**WORK TASK**. The response must contain every line below in which "батлах" appears.

•••••

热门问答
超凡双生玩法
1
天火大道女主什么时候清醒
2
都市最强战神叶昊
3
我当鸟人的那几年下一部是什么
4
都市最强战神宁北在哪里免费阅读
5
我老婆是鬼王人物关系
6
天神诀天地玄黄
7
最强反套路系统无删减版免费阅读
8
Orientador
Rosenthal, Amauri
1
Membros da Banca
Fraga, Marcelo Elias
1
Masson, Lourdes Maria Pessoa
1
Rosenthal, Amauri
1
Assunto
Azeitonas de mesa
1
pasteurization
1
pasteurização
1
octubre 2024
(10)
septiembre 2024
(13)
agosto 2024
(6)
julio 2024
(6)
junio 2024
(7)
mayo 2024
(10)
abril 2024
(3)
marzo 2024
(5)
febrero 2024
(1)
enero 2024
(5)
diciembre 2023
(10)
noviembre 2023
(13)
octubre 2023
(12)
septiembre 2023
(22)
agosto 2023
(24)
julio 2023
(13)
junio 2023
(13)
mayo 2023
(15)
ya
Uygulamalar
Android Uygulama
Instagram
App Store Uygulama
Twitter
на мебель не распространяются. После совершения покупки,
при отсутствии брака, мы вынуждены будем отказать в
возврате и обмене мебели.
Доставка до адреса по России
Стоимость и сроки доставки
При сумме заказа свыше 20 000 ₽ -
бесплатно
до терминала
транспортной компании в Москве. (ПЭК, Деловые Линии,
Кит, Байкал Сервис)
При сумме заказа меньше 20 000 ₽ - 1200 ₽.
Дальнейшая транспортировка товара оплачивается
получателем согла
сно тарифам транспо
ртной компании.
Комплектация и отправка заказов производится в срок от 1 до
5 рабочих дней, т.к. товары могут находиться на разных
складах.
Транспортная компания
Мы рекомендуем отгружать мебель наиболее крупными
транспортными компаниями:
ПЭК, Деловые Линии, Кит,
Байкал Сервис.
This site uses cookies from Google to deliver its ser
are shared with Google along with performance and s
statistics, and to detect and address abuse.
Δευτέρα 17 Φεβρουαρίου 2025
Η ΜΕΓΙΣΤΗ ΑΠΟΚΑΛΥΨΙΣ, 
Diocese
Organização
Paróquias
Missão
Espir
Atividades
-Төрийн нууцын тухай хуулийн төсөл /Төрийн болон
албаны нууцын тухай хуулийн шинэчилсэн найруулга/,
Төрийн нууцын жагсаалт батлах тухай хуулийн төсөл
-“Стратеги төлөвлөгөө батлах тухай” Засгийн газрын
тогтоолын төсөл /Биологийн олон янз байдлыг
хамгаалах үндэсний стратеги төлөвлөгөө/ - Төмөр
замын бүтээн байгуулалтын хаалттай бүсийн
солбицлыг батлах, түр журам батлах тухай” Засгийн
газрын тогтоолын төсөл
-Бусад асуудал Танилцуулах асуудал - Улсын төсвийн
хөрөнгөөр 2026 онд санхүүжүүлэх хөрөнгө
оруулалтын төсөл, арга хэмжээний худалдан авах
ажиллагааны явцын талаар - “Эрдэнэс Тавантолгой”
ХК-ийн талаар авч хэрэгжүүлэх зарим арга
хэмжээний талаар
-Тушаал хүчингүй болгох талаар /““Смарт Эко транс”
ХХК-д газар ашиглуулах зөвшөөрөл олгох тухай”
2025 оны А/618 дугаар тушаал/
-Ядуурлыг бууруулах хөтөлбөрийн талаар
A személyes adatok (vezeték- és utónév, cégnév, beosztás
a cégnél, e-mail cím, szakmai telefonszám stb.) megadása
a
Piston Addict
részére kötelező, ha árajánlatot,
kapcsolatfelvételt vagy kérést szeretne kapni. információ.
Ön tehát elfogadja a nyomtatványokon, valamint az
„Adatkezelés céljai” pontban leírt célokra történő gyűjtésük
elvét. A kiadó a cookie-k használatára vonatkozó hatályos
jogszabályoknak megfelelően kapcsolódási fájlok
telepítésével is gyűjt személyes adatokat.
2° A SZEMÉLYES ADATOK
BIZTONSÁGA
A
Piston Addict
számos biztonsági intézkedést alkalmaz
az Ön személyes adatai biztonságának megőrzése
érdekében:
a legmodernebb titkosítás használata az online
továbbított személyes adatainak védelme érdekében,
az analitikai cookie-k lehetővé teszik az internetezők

•••••

**RESPONSE TO THE EXERCISE**.
Төрийн нууцын жагсаалт батлах тухай хуулийн төсөл
-“Стратеги төлөвлөгөө батлах тухай” Засгийн газрын
солбицлыг батлах, түр журам батлах тухай” Засгийн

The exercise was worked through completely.